Selected passage ->
---*---

Phacelia campanularia photos by MB Maher
But as we all know, such effects as hillsides blanketed in wildflowers are fleeting. How to push those emotional buttons year-round is the challenge inherent in each of his designs, informed by decades of observation and trial and error. And though he avoids using the word “sustainable,” fearing it signals a deadly earnest and dull approach to planting, such practices are the backbone of his work. He relies on strongly successional, dynamic plantings, as opposed to the static “municipal” kind that he inherited with the Barbican Centre.
The complex known as the Barbican includes 4,000 units of residential housing (Barbican Estates) and an enormous performing arts center, the largest in Europe, all of it spreading over 40 acres. It was built on a site heavily bombed in WWII in the concrete-heavy brutalist style, opening to the public in 1982. All of the plantings at the Barbican are essentially roof gardens, “with car parks, the arts complex, and recreational facilities beneath.”
The well-traveled MB Maher happened to be in London this week, so off he trotted to show me what the Barbican looks like mid-March.
Euphorbia wulfenii prominent in March photos by MB Maher
About a half a dozen years ago a leak occurred at the Barbican, and Dunnett’s technical reputation with green roofs led to a consultation. As his website puts it, “[T]he opportunity arose for completely new plantings to be installed.” This opportunity was not without friction — a year of meetings with tenants and residents was necessary to gain planning approval for this new, naturalistic style.
Soil depths range from just 3 inches at the periphery to 3 feet near building support columns, and for such extreme conditions the model of a steppe ecosystem was the driving inspiration. (From the website: “In nature, steppes or steppe grasslands occur in dry regions with continental climates (hot dry summers, cold winters). Plants are adapted to these harsh conditions. The plantings at The Barbican are not attempting to copy any naturally-occurring steppe grasslands, but are a designed version, using perennials and grasses from steppe regions or dry grasslands and meadows.”)

---*---

Dataset content ->
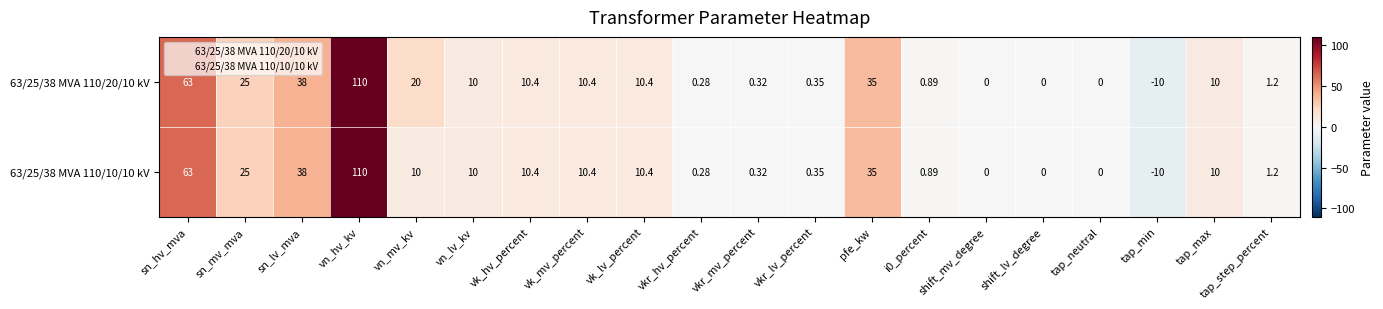

Rank the series at vn_mv_kv from highest to lowest value.

63/25/38 MVA 110/20/10 kV, 63/25/38 MVA 110/10/10 kV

---*---

Resume the passage on Dunnett's steppe-inspired plantings at the Barbican, carrying it forward from its final sentence.

Exercise result ->
Tulipa praestans; spring bulb display is monochromatic, naturalistic, not riotous “municipal” color displays but “color eruptions” photos by MB Maher
In keeping with steppe plantings, fertility is kept low, always starting with weed-free soil. Planting is dense to suppress weeds — nine to twelve plants per square meter. Only clump formers are selected; no rhizomatous or stoloniferous plants allowed. Some moderate self-sowing is allowed, e.g. Euphorbia wulfenii. The matrix grass is Sesleria nitida. Wave after wave of complex plantings rise up among the matrix plants throughout the year in a never-ending symphonic display: “I plant in layers so that one set of plants grows up and through the preceding set of plants, leading to that continuous succession.”
Prof. Dunnett’s plantings at the Barbican have achieved a 70% reduction in water use, with a 40% reduction in maintenance. He has carefully tracked the public’s reaction to the radically new plantings, visiting the centre incognito throughout the year to observe impressions. The residents are almost completely enthusiastic and have developed solid volunteer support crews, but there is an old gentleman who lambasts Prof. Dunnett at every opportunity for changing out the old plantings. Change is hard.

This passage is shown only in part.